A Primeira Ministra britânica, Theresa May, já veio publicamente reafirmar que considera o Telegram um “casa de criminosos e terroristas”, o que quer dizer que o futuro do serviço no país também poderá estar ameaçado. Pensar que o serviço pode ser cancelado de um momento para outro pode ser uma desvantagem que afasta muitos utilizadores.
Qual vai ser o futuro do Telegram?
Os planos dos irmãos russos para o Telegram parecem ir muito além de uma aplicação de chat, sem fins lucrativos e que protege a liberdade de expressão. Aparentemente, a ideia é agora criar o TON, o Telegram Open Network, uma espécie de “nova Internet” baseada no blockchain, a engenharia tecnológica que está por trás das moedas digitais.
Trata-se de uma estrutura de dados que controla e representa as entradas de contabilidade financeira ou um registo de uma transação, a sua autenticidade e inviolabilidade.
A TON iria criar um sistema de pagamentos para os utilizadores do Telegram recorrendo a um moeda própria com o nome de Gram. O objetivo é descentralizar o envio internacional de dinheiro, prometendo uma alternativa sem taxas de câmbio e feita de maneira instantânea e segura, aproveitando os sistemas de criptografia já utilizados na troca de mensagens.
Aparentemente, o objetivo é ainda descentralizar a Internet e tentar quebrar os monopólios controlados por grandes empresas tecnológicas que estão a moldar a forma com as pessoas vivem e comunicam. Resta esperar para ver o que vai acontecer.
Em resumo: 7 coisas a saber sobre o Telegram
1. Todas as mensagens são encriptadas
A aplicação tem à disposição dois tipos de chats. Os mais comuns usam uma criptografia de cliente-servidor e podem ser acedidos a partir de vários dispositivos. Os chats secretos usam criptografia end-to-end e só podem ser acedidos a partir dos dois dispositivos participantes na conversa. Os terceiros – e isso inclui os administradores do Telegram – não têm acesso à conversa.
2. As conversas secretas podem autodestruir-se
Os chats secretos podem ser configurados para se autodestruírem num determinado período de tempo após a leitura da mensagem. Quando o tempo se esgota, as mensagens desaparecem em ambos os dispositivos.
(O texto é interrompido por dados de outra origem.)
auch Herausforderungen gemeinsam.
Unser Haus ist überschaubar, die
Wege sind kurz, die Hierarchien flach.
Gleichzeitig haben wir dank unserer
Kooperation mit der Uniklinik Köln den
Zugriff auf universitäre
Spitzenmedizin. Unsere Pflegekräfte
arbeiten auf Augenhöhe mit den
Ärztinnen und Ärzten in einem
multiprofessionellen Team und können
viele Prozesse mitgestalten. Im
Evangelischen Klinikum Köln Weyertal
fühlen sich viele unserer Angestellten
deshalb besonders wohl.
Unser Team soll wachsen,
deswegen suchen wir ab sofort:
3. Os servidores estão espalhados por todo o mundo
Isto dá à aplicação uma maior rapidez e segurança.
4. Os utilizadores podem enviar todo o tipo de documentos
Todos os arquivos são suportados até um máximo de 1,5Gb – desde fotografias a vídeos, passando pelos documentos escritos.
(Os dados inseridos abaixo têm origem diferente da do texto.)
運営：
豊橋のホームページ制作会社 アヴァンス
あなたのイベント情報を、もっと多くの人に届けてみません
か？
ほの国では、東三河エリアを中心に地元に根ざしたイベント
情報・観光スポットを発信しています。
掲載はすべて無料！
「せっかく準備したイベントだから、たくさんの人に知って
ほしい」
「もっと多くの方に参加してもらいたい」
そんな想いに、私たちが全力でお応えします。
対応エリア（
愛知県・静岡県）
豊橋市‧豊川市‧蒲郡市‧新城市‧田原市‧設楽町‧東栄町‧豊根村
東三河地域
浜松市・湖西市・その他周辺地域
5. As informações ficam guardadas na nuvem do dispositivo
Se ficassem arquivadas na nuvem da aplicação, seria muito fácil serem hackeadas – como já aconteceu com outras aplicações. Estando guardadas na nuvem do dispositivo, só podem ser acedidas pelo dispositivo de origem.
6. O código é aberto e o protocolo é livre para todos
Os irmãos explicam que, assim, todos os utilizadores e interessados podem rever o algoritmo de mensagens que usam no Telegram e inspecionar a fonte do código da app. Isso permite-lhes garantir a confiança dos utilizadores, pois todos podem verificar se tudo o que dizem sobre a sua aplicação é verdade.
7. É gratuito e livre de publicidade
E os fundadores dizem que vai continuar assim, porque lhes permite evitar pressões comerciais e legais. Se, entretanto, se verificar a necessidade de existirem mais fundos monetários, será feito um pedido aos utilizadores – e nunca a terceiros.
Curiosidades sobre o Telegram
Em dezembro de 2013, um dos irmãos Durov anunciou que pagaria cerca de 200 mil dólares em Bitcoins a quem conseguisse quebrar a criptografia da aplicação e ninguém conseguiu.
Quando o WhatsApp foi abaixo durante quatro horas, o Telegram ganhou cerca de 5 milhões de utilizadores. É, neste momento, a aplicação gratuita mais utilizada em 46 países como a Alemanha e o Equador.